Can you express the material from the line with "common name: Autumnal moth" to the line with "scientific name: Woodworthia maculata", both ends included, as a two-column CSV headed rank and name, with one row per line, each value in its own quoted field, line breaks turned into spaces, and nothing else?

**********

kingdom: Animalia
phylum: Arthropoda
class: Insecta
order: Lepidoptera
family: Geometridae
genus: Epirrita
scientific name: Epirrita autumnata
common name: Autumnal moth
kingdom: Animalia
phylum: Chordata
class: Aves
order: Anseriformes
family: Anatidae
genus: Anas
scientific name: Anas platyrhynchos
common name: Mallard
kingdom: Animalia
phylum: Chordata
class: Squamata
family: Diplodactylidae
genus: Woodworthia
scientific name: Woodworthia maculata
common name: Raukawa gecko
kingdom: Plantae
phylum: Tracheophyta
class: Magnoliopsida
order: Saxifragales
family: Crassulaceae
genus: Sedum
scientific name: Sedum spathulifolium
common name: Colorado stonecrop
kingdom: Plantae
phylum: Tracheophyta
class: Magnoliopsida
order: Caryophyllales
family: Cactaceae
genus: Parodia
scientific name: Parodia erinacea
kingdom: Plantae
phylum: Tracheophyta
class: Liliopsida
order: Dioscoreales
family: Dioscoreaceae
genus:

**********

### CORRECT RESULT
rank,name
"common name:","Autumnal moth"
"kingdom:","Animalia"
"phylum:","Chordata"
"class:","Aves"
"order:","Anseriformes"
"family:","Anatidae"
"genus:","Anas"
"scientific name:","Anas platyrhynchos"
"common name:","Mallard"
"kingdom:","Animalia"
"phylum:","Chordata"
"class:","Squamata"
"family:","Diplodactylidae"
"genus:","Woodworthia"
"scientific name:","Woodworthia maculata"